Susan inspira profondément, choisissant soigneusement ses mots avant de prononcer d’une voix mesurée :
« Julian, je t’assure, ce soir j’ai réellement un rendez-vous avec un client… »
Un claquement sec retentit à son oreille : la communication venait d’être brutalement interrompue.
Elle demeura un instant figée, le téléphone encore en main, tandis que la silhouette familière de la Maybach noire s’éloignait à vive allure, avalée par la circulation. Une amertume lui monta aux lèvres. Elle avait l’impression de l’avoir offensé, alors qu’en vérité elle n’avait rien fait de mal.
Un rire sans joie franchit sa gorge. Quelle ironie… Tout cela ne relevait pas de sa faute. Ce n’était pas elle qui avait incité Chance Hamilton à lui faire sa déclaration devant tout le monde, et son rendez-vous professionnel n’était en rien une invention. Pourtant, elle se retrouvait accusée, soupçonnée, condamnée sans procès.
« Si étroit d’esprit… » murmura-t-elle entre ses dents, secouant la tête. Elle resserra son sac contre elle et marcha jusqu’au Meet Café, l’endroit convenu pour la rencontre.
À quelques rues de là, la Maybach s’arrêta brusquement sur le bas-côté. Julian, au volant, fixait la route devant lui, mais son regard brillait d’une lueur rageuse. Ses poings se crispèrent sur le cuir du volant.
Cette femme… comment osait-elle ?
Tant d’autres auraient supplié pour une place à ses côtés, rêvé de partager ne serait-ce qu’un trajet en sa compagnie. Et elle, non seulement refusait son offre, mais lui opposait le prétexte d’un soi-disant rendez-vous professionnel. Un client !
Il ricana froidement, un rictus amer tordant ses lèvres. Devait-il applaudir la loyauté de son employée, si dévouée à ses missions qu’elle en rejetait son propre mari ? Quelle ironie.
« Qu’elle fasse ce qu’elle veut », lâcha-t-il pour lui-même, un éclat glacial dans les yeux. « Je n’ai pas besoin d’elle. »
Son esprit orgueilleux refusait d’admettre la morsure douloureuse qui se logeait pourtant au fond de sa poitrine. Il pouvait décrocher son téléphone et obtenir la compagnie de n’importe quelle femme en un instant. Elle n’était pas irremplaçable.
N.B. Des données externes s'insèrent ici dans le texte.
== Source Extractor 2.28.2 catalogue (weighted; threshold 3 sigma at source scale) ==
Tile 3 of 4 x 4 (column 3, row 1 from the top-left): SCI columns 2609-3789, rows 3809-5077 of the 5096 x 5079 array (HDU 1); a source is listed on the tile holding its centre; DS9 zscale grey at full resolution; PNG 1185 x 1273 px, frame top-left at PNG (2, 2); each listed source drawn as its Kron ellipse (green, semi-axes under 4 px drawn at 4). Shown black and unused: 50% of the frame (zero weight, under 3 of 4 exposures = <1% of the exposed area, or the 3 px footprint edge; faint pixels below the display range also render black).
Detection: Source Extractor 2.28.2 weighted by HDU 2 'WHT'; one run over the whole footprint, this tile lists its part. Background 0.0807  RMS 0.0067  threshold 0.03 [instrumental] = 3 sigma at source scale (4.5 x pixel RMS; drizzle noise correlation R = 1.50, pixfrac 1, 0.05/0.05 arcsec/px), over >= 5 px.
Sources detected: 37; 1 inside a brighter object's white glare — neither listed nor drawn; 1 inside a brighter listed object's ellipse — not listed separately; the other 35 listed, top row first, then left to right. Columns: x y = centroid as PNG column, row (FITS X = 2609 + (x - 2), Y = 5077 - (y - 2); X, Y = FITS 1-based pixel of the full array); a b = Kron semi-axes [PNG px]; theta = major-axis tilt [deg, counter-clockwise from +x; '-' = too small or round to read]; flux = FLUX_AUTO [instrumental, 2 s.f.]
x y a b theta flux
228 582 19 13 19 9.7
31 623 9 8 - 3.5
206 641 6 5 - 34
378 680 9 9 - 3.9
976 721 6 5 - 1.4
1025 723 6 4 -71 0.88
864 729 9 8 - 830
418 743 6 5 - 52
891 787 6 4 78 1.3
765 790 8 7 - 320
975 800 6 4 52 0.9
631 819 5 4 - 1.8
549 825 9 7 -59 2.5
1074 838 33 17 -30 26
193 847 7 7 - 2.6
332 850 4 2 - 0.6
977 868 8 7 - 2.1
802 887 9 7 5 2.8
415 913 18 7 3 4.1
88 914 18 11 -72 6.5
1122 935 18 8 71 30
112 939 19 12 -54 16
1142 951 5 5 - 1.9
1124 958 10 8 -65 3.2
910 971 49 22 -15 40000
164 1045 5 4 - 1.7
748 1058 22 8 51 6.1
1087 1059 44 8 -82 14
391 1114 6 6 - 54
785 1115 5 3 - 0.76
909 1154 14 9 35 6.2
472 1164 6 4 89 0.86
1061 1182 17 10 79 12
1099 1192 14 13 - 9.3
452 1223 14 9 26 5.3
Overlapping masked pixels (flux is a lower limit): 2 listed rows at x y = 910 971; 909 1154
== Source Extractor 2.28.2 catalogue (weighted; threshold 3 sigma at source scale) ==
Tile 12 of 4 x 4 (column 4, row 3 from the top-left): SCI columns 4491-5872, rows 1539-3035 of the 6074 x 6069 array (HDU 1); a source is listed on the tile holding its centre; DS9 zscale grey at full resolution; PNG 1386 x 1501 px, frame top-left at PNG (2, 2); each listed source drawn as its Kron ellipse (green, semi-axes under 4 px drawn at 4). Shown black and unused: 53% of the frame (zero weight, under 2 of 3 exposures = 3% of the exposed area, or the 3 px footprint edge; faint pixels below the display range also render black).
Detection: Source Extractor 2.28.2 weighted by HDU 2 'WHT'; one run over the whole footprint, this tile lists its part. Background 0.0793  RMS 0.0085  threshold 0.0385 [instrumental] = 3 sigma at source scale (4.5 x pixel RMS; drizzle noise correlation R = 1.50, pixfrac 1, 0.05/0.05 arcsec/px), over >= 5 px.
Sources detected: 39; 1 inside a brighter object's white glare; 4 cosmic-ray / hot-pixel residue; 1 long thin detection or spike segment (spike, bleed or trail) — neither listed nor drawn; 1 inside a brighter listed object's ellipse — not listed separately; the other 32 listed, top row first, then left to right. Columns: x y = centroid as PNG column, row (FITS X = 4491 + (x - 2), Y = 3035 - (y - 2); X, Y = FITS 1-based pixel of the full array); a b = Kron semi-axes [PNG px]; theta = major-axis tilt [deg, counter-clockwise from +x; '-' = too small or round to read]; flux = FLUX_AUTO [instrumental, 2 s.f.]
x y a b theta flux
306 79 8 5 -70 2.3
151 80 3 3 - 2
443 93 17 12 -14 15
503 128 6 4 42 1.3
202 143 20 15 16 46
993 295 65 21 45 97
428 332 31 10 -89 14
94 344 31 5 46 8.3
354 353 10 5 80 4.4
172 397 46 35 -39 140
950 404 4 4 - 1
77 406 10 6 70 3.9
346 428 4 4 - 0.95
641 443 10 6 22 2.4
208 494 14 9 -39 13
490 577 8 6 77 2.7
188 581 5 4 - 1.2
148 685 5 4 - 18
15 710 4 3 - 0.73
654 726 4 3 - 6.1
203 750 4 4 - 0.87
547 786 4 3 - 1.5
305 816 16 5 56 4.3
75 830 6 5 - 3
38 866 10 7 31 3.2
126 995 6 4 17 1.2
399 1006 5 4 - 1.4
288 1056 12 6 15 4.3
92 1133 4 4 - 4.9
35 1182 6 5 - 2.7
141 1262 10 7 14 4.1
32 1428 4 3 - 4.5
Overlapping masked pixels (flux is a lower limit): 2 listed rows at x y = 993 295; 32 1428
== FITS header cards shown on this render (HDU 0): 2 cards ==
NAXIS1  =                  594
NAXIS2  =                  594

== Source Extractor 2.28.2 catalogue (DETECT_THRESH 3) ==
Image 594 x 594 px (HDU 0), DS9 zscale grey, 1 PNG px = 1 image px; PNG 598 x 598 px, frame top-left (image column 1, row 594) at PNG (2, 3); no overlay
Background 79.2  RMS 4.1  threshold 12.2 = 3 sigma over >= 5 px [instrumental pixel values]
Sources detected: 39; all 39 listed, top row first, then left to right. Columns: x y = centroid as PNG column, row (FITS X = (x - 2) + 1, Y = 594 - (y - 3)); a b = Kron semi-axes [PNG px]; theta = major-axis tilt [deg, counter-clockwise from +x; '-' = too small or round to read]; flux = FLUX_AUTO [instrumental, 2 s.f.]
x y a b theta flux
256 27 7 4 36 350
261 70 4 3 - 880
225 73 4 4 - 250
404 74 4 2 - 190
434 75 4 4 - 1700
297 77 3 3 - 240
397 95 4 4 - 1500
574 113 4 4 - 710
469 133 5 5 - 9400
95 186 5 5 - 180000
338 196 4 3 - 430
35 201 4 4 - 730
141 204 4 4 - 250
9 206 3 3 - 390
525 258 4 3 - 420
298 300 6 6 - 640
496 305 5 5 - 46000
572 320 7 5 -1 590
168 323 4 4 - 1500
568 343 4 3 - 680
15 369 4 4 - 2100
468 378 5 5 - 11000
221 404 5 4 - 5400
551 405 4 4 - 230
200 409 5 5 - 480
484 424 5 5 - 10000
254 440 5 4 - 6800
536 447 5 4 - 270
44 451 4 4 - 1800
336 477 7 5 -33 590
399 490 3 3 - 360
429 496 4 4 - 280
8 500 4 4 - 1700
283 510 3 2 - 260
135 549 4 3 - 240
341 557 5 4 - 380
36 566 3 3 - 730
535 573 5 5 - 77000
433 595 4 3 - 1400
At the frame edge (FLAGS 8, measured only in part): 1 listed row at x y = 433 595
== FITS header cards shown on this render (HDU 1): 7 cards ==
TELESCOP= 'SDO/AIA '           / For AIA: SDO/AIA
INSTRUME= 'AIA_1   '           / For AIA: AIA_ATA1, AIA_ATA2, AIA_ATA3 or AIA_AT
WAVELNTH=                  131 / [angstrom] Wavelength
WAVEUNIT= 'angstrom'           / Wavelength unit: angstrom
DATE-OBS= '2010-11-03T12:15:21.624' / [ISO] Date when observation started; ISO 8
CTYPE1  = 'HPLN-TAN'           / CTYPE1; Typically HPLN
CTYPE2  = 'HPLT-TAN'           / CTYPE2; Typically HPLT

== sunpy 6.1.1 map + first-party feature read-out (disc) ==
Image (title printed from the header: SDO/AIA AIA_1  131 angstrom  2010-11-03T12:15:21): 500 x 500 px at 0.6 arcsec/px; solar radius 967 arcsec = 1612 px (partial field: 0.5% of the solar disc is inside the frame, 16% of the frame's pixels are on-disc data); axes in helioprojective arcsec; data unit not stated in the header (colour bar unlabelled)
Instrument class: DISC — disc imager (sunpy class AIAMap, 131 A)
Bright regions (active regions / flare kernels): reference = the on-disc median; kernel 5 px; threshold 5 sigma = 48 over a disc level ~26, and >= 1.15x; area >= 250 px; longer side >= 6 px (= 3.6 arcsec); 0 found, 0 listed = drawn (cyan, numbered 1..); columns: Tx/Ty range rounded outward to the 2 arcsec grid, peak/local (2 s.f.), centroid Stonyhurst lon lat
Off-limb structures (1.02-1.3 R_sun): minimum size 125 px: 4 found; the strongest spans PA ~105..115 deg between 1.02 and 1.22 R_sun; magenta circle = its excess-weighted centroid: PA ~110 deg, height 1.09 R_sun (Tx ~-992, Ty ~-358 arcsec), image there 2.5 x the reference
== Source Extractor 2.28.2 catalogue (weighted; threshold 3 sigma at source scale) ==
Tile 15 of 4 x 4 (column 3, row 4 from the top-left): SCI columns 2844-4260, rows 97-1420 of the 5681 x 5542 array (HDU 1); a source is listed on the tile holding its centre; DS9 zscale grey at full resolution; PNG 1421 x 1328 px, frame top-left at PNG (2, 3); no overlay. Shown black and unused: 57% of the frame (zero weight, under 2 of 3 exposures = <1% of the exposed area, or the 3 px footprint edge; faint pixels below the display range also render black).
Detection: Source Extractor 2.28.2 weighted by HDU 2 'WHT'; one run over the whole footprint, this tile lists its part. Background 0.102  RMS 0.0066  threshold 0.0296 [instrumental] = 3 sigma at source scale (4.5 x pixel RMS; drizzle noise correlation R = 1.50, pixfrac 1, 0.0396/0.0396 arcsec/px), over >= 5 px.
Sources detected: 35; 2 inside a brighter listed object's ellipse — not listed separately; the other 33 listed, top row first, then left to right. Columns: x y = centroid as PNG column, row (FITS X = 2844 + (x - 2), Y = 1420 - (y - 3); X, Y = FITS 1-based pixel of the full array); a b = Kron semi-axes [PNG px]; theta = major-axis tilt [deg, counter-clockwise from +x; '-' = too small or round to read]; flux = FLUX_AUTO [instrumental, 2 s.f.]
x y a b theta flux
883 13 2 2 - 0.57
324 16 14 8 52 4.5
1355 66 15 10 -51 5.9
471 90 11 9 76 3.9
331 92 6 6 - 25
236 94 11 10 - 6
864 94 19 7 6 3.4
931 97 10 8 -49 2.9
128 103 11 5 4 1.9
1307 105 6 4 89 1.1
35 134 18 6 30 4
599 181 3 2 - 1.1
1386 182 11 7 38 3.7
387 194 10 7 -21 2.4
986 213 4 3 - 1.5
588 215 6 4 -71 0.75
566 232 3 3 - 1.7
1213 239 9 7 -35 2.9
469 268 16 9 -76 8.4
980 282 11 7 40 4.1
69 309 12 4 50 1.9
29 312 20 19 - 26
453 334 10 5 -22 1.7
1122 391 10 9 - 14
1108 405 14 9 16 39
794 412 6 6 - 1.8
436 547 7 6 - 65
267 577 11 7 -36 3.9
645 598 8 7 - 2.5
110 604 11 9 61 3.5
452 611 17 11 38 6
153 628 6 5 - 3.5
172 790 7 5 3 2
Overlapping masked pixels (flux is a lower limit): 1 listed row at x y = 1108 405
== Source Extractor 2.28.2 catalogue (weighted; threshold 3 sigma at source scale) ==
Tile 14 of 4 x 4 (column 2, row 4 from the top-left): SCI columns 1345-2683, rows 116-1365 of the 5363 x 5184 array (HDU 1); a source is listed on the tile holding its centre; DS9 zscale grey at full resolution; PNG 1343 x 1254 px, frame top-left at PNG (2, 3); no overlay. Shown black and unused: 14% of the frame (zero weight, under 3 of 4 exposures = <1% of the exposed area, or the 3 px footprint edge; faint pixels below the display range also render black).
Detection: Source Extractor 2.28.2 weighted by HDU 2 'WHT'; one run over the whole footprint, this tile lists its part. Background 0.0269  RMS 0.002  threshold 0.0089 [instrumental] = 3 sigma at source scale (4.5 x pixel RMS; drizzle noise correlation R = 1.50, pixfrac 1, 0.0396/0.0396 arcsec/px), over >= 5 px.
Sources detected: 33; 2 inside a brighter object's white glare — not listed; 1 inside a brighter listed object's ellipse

Il s’en convainquit aussitôt en composant un numéro familier.
« Où es-tu ? » dit-il sèchement lorsque la voix féminine décrocha. « Je viens te chercher. »
Un cri étouffé de joie résonna à l’autre bout du fil.
« Président Shaw ? Vous… vous m’appelez moi ? »
« Quoi, ça ne te convient pas ? » demanda-t-il, la voix basse et autoritaire.
« Bien sûr que si ! C’est un honneur, je suis… je suis folle de bonheur ! Je suis à… »
Il ne lui laissa pas le temps de finir. Un geste impatient de son doigt, et la communication fut coupée. Ses sourcils s’étaient enfin détendus. Voilà la réaction qu’il attendait : empressement, gratitude, adoration. Pas de refus. Pas d’excuse.
Un sourire froid effleura ses lèvres.
« Susan, tu crois être unique ? » pensa-t-il avec mépris. « Tu n’es qu’une parmi tant d’autres. Sans toi, ma vie sera encore plus débridée. »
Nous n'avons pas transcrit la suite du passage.